The tinderbox of Iran, that I describe in the post below has been lit. Mousavi is apparently under arrest and Tehran is on fire. Where this ends up is a huge unknown. This from a Times reporter in Tehran:
It's way past midnight in Tehran, but this city is not sleeping. Outside on the streets, people are honking their horns in protest and stretching their hands out of cars making peace signs — a sign of support for Mir-Hossein Mousavi, the opposition candidate apparently defeated by President Mahmoud Ahmadinejad in Iran's presidential election on Friday.
In neighborhoods across north and central Tehran, shouts of "Death to dictator!" fill the air, mostly in female voices, coming from house windows.
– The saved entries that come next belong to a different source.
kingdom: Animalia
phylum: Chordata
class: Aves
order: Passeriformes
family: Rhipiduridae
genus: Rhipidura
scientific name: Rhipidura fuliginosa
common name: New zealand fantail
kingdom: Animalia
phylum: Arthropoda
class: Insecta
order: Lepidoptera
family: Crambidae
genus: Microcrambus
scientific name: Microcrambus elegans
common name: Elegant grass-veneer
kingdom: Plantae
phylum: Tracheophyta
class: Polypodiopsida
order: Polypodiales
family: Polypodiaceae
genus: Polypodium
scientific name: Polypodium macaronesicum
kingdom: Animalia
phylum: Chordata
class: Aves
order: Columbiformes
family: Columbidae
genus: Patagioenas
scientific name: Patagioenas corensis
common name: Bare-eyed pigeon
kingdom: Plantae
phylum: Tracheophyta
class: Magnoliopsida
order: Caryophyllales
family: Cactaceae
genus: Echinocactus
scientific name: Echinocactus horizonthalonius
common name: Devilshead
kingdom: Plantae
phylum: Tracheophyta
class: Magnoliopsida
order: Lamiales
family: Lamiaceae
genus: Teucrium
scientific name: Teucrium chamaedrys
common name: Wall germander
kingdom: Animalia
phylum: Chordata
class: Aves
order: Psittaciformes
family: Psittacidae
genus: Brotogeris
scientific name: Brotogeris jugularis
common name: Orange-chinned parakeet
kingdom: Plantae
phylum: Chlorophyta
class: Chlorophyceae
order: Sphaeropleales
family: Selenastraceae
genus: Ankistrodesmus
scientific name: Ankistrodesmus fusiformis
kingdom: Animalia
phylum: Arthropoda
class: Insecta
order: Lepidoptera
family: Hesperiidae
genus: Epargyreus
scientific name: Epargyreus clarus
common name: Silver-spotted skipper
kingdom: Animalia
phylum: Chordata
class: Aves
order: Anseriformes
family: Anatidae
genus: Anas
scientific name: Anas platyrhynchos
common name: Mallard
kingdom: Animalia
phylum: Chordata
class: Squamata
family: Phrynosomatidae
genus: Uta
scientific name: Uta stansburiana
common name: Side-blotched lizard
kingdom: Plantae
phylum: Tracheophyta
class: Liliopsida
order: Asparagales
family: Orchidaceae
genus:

There are also shouts of "Allah-o Akbar!" — reminiscent of the revolution — on the urging of a communique from Mousavi's office.
Some of Tehran's main streets have been turned into urban battlegrounds. Groups of mostly young men have set large garbage bins on fire in the middle of streets, torn out street signs and fences, broken the windows and ATM machines of state banks, and burnt at least five large buses in the middle of streets. . . .
"They have totally fooled us," said one sad man, a 32-year-old state employee, standing by the roadside. "This time they went too far. They just want to eliminate 'republic' and turn this into an Islamic dictatorship," he said with a sigh.
On Ghaem-Magham Street, a lone chadori woman stood by the roadside, making a peace sign with her index finger wrapped in a green ribbon, saying "Mousavi" to every passing car. Out of 50 cars that passed, all but 5 either honked, rolled down their windows to shout their support, or made peace signs in solidarity.
One man passing by told her, "You wrote Mousavi, they read Ahmadinejad!" She responded: "They're illiterate and need to learn reading."
Then a man in a car moving in the other direction rolled down his window and shouted at her in anger, "You whore! Why are you creating conflict between people?" A basiji (a member of the volunteer paramilitary aligned with Ahmadinejad) charged at her from nowhere with a metal rod and was about to beat her when he was held down and beaten himself by five or six men streaming out of nearby cars.
"I mean, just look at this! If Ahmadinejad won 25 million votes, which they claim, we should be celebrating, right?" an onlooker commented. . . .
And as Tehran burns, I have to give big kudos to Sec. of State Clinton for saying precisely the right thing when asked about the Iranian election and the apparent fraud:
"We are monitoring the situation as it unfolds in Iran, but we, like the rest of the world, are waiting and watching to see what the Iranian people decide."
And the people seem to be doing that as we speak.
One thing to watch is the Iranian military. Iran's military is divided between standard military units that comprise the vast majority of Iran's forces and the Iranian Revolutionary Guard Corps (IRGC), about 125,000 strong. The IRGC is completely loyal to Khameini and are the real power center in Iran. The Army itself is not unquestioningly loyal, and indeed, units have on occasion in the past refused orders from Khameini that involved firing on Iranian citizens. The IRGC has already announced that they will crush any attempts by Mousavi loyalists to start a revolution. If they do, will the Army stay neutral? My guess is that what happens with the non-IRGC military units will ultimately determine whether what appears to be a revolution in its nascent stage actually flowers into anything.
There is no doubt at this point that the fuse has been lit. The only question now is whether it gets stamped out, or whether it lights the tinderbox that is Iran.
1 comment:
"It doesn't matter who votes. What matters is who _counts_ the votes"
I don't know the original source of that quote. (Lenin?) But it's true.